Could you retype the records below exactly as they appear, skipping any pictures?

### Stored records
-----

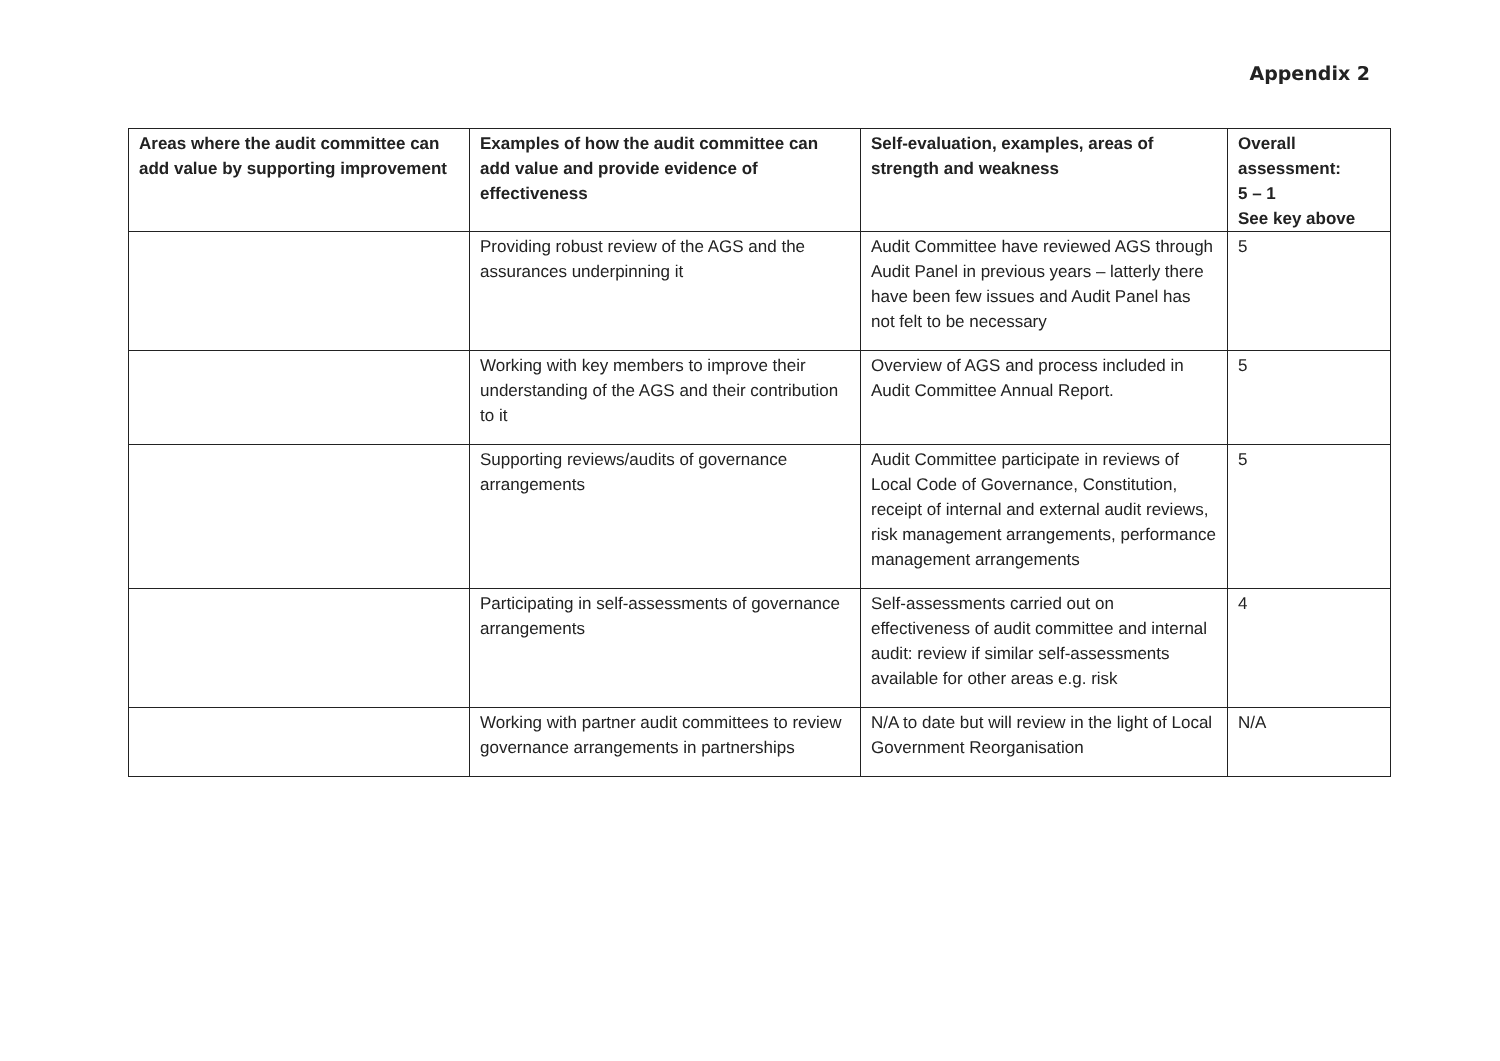Appendix 2
| Areas where the audit committee can add value by supporting improvement | Examples of how the audit committee can add value and provide evidence of effectiveness | Self-evaluation, examples, areas of strength and weakness | Overall assessment: 5 – 1 See key above |
| --- | --- | --- | --- |
| | Providing robust review of the AGS and the assurances underpinning it | Audit Committee have reviewed AGS through Audit Panel in previous years – latterly there have been few issues and Audit Panel has not felt to be necessary | 5 |
| | Working with key members to improve their understanding of the AGS and their contribution to it | Overview of AGS and process included in Audit Committee Annual Report. | 5 |
| | Supporting reviews/audits of governance arrangements | Audit Committee participate in reviews of Local Code of Governance, Constitution, receipt of internal and external audit reviews, risk management arrangements, performance management arrangements | 5 |
| | Participating in self-assessments of governance arrangements | Self-assessments carried out on effectiveness of audit committee and internal audit: review if similar self-assessments available for other areas e.g. risk | 4 |
| | Working with partner audit committees to review governance arrangements in partnerships | N/A to date but will review in the light of Local Government Reorganisation | N/A |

-----

### Task solution
Appendix 2
| Areas where the audit committee can add value by supporting improvement | Examples of how the audit committee can add value and provide evidence of effectiveness | Self-evaluation, examples, areas of strength and weakness | Overall assessment: 5 – 1 See key above |
| --- | --- | --- | --- |
| | Providing robust review of the AGS and the assurances underpinning it | Audit Committee have reviewed AGS through Audit Panel in previous years – latterly there have been few issues and Audit Panel has not felt to be necessary | 5 |
| | Working with key members to improve their understanding of the AGS and their contribution to it | Overview of AGS and process included in Audit Committee Annual Report. | 5 |
| | Supporting reviews/audits of governance arrangements | Audit Committee participate in reviews of Local Code of Governance, Constitution, receipt of internal and external audit reviews, risk management arrangements, performance management arrangements | 5 |
| | Participating in self-assessments of governance arrangements | Self-assessments carried out on effectiveness of audit committee and internal audit: review if similar self-assessments available for other areas e.g. risk | 4 |
| | Working with partner audit committees to review governance arrangements in partnerships | N/A to date but will review in the light of Local Government Reorganisation | N/A |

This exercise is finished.